Édouard Philippe, Raphaël Glucksmann et Gabriel Attal ont été visés par des opérations d'ingérences étrangères à quelques mois de la présidentielle de 2027, selon Viginum, le service de détection des attaques numériques étrangères. Des opérations à l'impact limité qui interrogent à droite.

Des postes malveillants détournant des sites de médias pour affirmer qu'Édouard Philippe serait victime de démence, ou que Gabriel Attal entretiendrait des liens avec des trafiquants de drogue... L'opération grossière a été repérée par Viginum, le service de détection des attaques numériques étrangères.

Cette opération vient de Russie. L'occasion pour Gabriel Attal de s'en prendre à Marine Le Pen : "Je pense que les mêmes qui font de l'ingérence pour affaiblir certains candidats, comme ça a été le cas avec moi ces derniers jours, feront aussi de l'ingérence pour soutenir et pousser certains candidats." Raphaël Glucksmann, potentiel candidat socialiste, a également été visé par une opération d'ingérence étrangère.

Des opérations à la portée très minime

Les fausses informations ont beau avoir eu une portée très minime - à peine quelques milliers de vues -, elles ont été relayées massivement par les principaux concernés. De quoi nourrir à droite les accusations en récupération. "Cette affaire commence à sentir la grosse ficelle politicienne", estime d'abord Matthias Renault, député RN de la Somme.
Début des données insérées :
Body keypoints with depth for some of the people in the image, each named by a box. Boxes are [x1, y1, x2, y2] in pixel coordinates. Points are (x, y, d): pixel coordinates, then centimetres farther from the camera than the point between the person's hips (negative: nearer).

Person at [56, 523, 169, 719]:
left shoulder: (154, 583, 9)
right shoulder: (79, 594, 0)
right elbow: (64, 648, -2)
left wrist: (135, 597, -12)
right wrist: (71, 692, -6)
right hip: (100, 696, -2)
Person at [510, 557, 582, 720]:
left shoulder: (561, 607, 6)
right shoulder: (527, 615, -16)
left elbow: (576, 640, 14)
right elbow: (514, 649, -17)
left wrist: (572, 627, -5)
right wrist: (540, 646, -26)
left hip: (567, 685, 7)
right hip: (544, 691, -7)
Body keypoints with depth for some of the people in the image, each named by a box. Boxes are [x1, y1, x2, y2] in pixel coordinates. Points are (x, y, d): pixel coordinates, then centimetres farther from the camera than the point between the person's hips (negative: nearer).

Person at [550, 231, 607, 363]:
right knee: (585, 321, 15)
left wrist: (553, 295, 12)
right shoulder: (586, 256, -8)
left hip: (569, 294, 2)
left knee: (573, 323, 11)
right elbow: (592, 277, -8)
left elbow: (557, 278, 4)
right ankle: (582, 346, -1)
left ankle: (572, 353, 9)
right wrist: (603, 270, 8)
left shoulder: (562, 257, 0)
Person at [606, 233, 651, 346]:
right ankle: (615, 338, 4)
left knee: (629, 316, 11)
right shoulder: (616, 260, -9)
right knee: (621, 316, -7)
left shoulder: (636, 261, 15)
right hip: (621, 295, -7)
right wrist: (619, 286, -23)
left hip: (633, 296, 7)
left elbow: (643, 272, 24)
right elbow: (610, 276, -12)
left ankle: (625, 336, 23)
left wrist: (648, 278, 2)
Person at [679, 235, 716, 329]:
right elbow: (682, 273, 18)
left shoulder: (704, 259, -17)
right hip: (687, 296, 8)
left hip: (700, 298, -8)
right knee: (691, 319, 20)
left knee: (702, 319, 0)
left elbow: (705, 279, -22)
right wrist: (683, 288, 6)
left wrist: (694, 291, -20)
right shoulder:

"Au passage, si des Russes s'imaginent qu'on peut déstabiliser des candidats à la présidentielle en montant des fake news grossières et en les publiant de façon confidentielle, c'est qu'ils sont très mauvais et qu'ils ne comprennent rien à la communication politique", assène l'élu du Rassemblement national.

Cette théorique est largement partagée à droite de l'échiquier politique. "On est donc face à une ingérence numérique tellement discrète qu'elle n'existe quasiment pas dans l'espace public, mais tellement grave qu'elle justifie une communication politique immédiate", a ainsi écrit Marion Maréchal sur X.